Sometimes people leave your life, then they come back. Then they leave again. Then they come back again. This is our team's relationship with Laveranues Coles, now #19. As we know, when he played for the Jets time and again, Coles wore #87. We wore #80 for the Redskins and #11 for the Bengals. David Clowney wears #87 for us now, and numbers 82 and 88 are taken by tight ends this summer. I think Number 80 has been kept special (though not retired) in the wake of Wayne Chrebet, as is #85, (for Wesley Walker). Dustin Keller is #81. Jerricho Cotchery is #89. That still left #84 and #83. Is it an insult to wear a number too close to your old number? I'm not going into why I disapprove of receivers wearing such low numbers. I just do. There's precedent for it, but linemen don't wear any numbers in the 80's anymore, so there's plenty of those ten digits to go around these days on any given squad, even with more tight ends than there were in the old days. A receiver shouldn't wear a quarterback's number. That's not the way God made us.
(NBC lists Coles' 1999 near $400 discount at Dillard's as one of the most bizarre sports scandals of all-time, which is silly. How many of us have received discounts from friends working at a major chain? When I was in grad school I got a $3.23 employee discount on a copy of Richard Bausch's Violence from a guy who worked at Borders back in 1992. Does that make me a criminal? Likewise who can blame Coles for stealing? College students and graduate students do their work for nothing, after all)

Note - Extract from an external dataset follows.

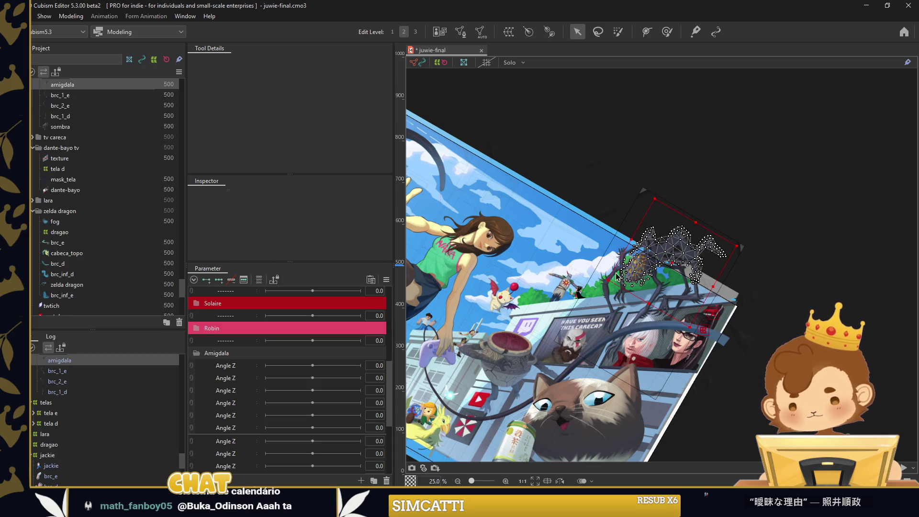
{"action": "left_click", "coordinate": [56, 405]}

Coles' receiving numbers are a little bit better than most receivers. Compare him to - or confuse him with - Santana Moss who was drafted by the Jets out of the University of Miami a year after Coles (and who mocked him with a Dillard's bag, no doubt) and for whom he was once traded back to the Jets later on; we see that Coles' numbers are statistically better. Would it therefore have been an insult to wear #83, the number of a player for whom you were once traded by very same team that signed you on again, and then again?
It's actually nice to have Coles back one more time. He felt loyal to Chad Pennington in 2008 when people like me were willing to let him go in favor of Brett Favre. He never really seemed to buy Favre's act, and now it's fashionable for everyone to turn their nose up at Brett. He also sang with Elmo, which my wife loves. When sports figures really aren't supposed to admit any level of vulnerability, he also had the courage to open up about being a victim of childhood sexual abuse: it is what it is, he seemed to say, in hopes of helping others to come to terms with accepting what it is, too.
His second reappearance with us signals the twilight of his career, which I suppose explains why he wears a number that's, well, just available. He admitted that this is the end for him and that he will probably be gone as soon as Santonio Holmes is ready to play again. When you have to give up your old number to David Clowney, you know you are very near done. Other than giving up his old number, he is willing to accept what it is and that what will be, will be. Is est quis est quod quis ero, ero.
2 comments:
Hey Martin, I think Coles actually wore #80 in Washington.
Hey Anonymous, thanks. It has been corrected. Sorry about that. I'm a bit rusty of late.